» 练习任务:
(1) 根据下面谈文学评判的文段,回答以下问题:
(a) 作者把"贴标签"比作什么?
(b) 文段引用了黄庭坚的哪两句诗?
(c) 文段称谁为中国现代新文学的开路人?
(2) 请接着下面谈文学评判的文段的最后一句往下写。

» 所给文段:
##############################
这种文学现象有它存在的必然性,那么谈其对文学发展的影响,利和弊也不好定论。毕竟文学往往是个体创造的产物,百花齐放,彼此竞争促进相互进步。不过,相互欣赏、合作而为虽不常见,但是摆上台面未必不引人注目。

二、对“评判文学优劣”的新见

既然限定到文学圈子里,那么品评文学的标准问题就油然而生了。古今中外有许多文学批评的方法、准则,这有利于我们更好地认识和鉴赏文学作品。不过,“贴标签”只是为了方便读者选择,就像每个人的名字一样,但是断断不可把标签放大化,分出个“三六九等”,这就“离题”太远了。

诚然,苏轼作为一名集大成的诗、文、词的大家,颇具盛名,他的作品滋润和激励着一代又一代的学人。但是,其好友黄庭坚虽处于“点化前代”和“开辟新界”的艰难处境,也是吟出了“桃李春风一杯酒,江湖夜雨十年灯”这样动人肺腑的诗句,功利主义的导向和现实的极大存在感往往使人们倾向于用社会历史批评的眼光去看待文学作品,这当然有可取之处。而根据这种标准给作家们定位也是文学史的要求和精华所在,只不过应该给读者更多的自主性,不应诱导或灌输一种“主次先后”的观念。

鲁迅作为中国现代新文学的开路人,他的作品在任何时代都有着巨大的价值;沈从文的“神性”作品虽然脱离现实偏远,理想化色彩太浓,但是其中洋溢着的“真、善、美”情调大概也会让许多的“单纯”读者倾慕并向往吧!毕竟文学家是少数的,读者是多数的,文学更多是服务读者大众的。

“一千个读者就有一千个哈姆雷特”,“仁者见仁智者见智”,每个人都可以从不同的文学作品中得到属于自己的共鸣,从而得到某种认识,实现自身的成长。

破除垄断不仅使读者眼界开阔,还令创作者积极性大增,写出更多带有真实生命感悟的精华之作,如此才是良性的循环。但有时受大环境影响、风气所致,大家往往趋向一端,不见全貌。就像中国近代文学从五四“问题小说”兴起之后,作者和读者对文学中的现实问题的殊为关注,同时,对通俗文学作品的研究也就一定程度上轻忽了。这也许是历史的必然,也是文学自身嬗变的规律使然。
##############################
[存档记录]
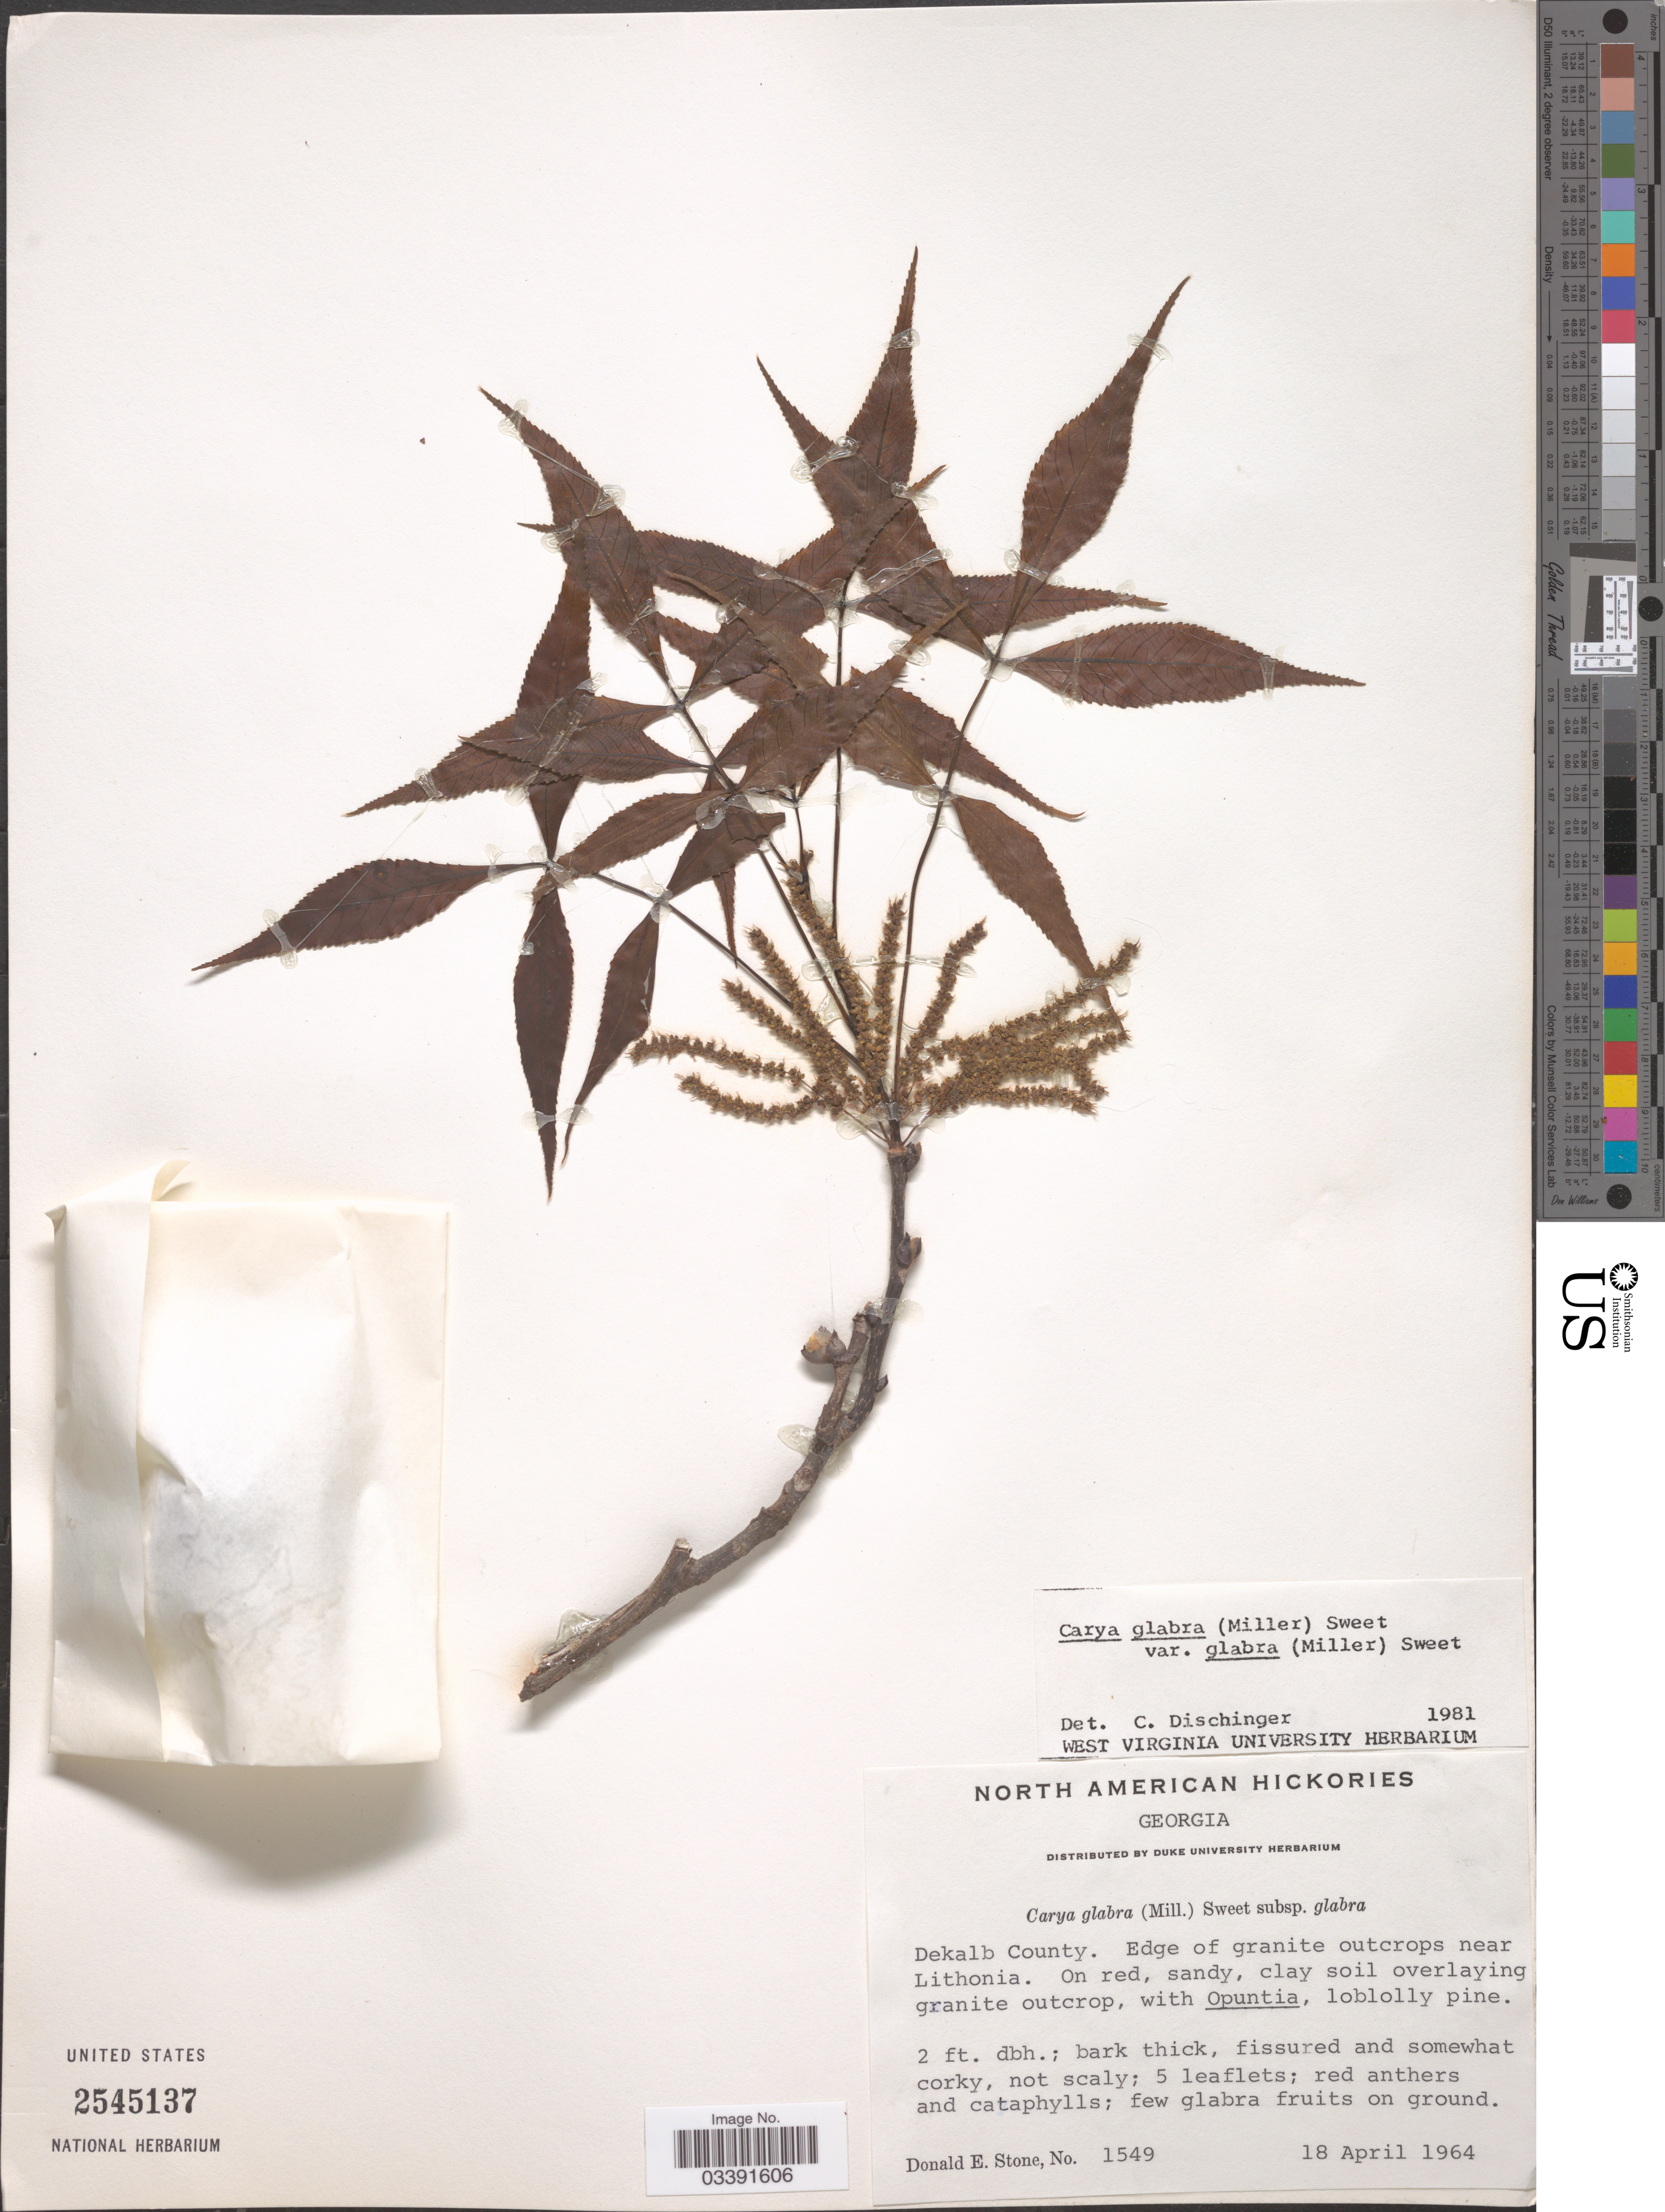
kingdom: Plantae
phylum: Tracheophyta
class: Magnoliopsida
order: Fagales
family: Juglandaceae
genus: Carya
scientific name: Carya glabra var. glabra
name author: (Mill.) Sweet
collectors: D. Stone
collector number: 1549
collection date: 1964-04-18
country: United States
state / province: Georgia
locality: Dekalb County. Edge of granite outcorps near Lithonia.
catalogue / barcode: US 2545137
##############################
» 任务答案:
(1)
(a) 作者把"贴标签"比作每个人的名字。
(b) "桃李春风一杯酒,江湖夜雨十年灯"。
(c) 鲁迅。

(2)
三、对“文以气为主”的不同看法

文章立意鲜明地提出了“文以气为主”和“虽在父兄,不能以移子弟”的观点。《庄子》云:“人之生,气之聚也。”[3]曹丕所说的“气”,当指人的气质、禀赋,“文以气为主”,这就是将作家的气质、禀性,视为文的风格面貌的决定性因素[4]。

笔者认可人天赋的存在,不仅在文学领域,譬如体育运动员的身体素质很大程度上决定了他的上限。有些作家的作品中妙语连珠、字字珠玑,不得不让人感叹“天赋的灵奇”是多么的美妙。但是,天生赋予的气质有“多少”之分,不是每个人都有相等的那份。《废都》中的唐婉儿的那句“睡在哪里都是睡在夜里的”,让大作家庄之蝶赞叹不已。究其本质,每个人都有自己的生活,自己的眼睛和脑海中都有独特的景色,从而形成了相应的气质、个性。

“每个人的内心里都有属于自己的故事”,大起大落、九死一生的传奇生涯固然吸人眼球,但柴米油盐的平淡生活也有一番滋味。只有极少数的人成了文学家,他们能把大家“眼中见、心中有、笔下无”的东西用文字和语言呈现出来。这就不是“气”的问题了,更与后天的努力分不开。这就印证了天才在文学创作中只是充分不必要条件,而刻苦的努力才是“文学正道”。

四、结语

卒章显志,曹丕提出文学地位的命题,鲁迅先生说曹丕的时代是“文学的自觉时代”[5],曹丕一派“是为艺术而艺术的一派”。曹丕提出“文章经国之大业,不朽之盛事”的观点,罗宗强先生认为其意是把文章提到和经国大业一样重要的地位[6]。

诚然,不同的职业和领域都对人类社会做着相应的贡献,但是文学作为一种特殊的精神产物,有着独特的价值。每个人都要面对这样一个不争的事实:我们会慢慢变老,直至入土为安。生前的“轰轰烈烈”“死不带去”。不过,虽然“奄忽随物化”,但是“荣名以为宝”,文学使人“声名可著于千秋”。这里所论述的文章价值,实质上是文章的创作主体的个体生命价值,是创作主体借文章的不朽以实现自我价值的不朽[7]。同时,文学也使得它所在的时代成为“永不复返的阶段而显示出永久的魅力”[8]。不一定是“不平则鸣”,也并非“穷而后工”,单纯地把心中的故事“说”出来,也是一种满足。而这世界上的其他人,在无聊寂寞或是踌躇不前时,亦或是悲观失望时,可以找到手边的文学作品,寻求同感,摸索路径,排解心忧,这不失为人生各阶段的乐事。

《典论·论文》提出的诸多命题在古代和当下都有着至高的思考和研究价值,是讨论文学问题不可绕开的。对于这些命题切忌一概而论,应秉持平等对话、自由探讨的态度,以期使命题的内涵延展,激荡出更多绚烂的火花。

[1] 郭绍虞.中国历代文论选[C].上海:上海古籍出版社,2001:55.

[2] 王晓毅.中国古代人才鉴识术:《人物志》的译注和研究[M].长春:吉林文史出版社,1994:28.

[3] 曹础基.庄子浅注[M].北京:中华书局,1982:323.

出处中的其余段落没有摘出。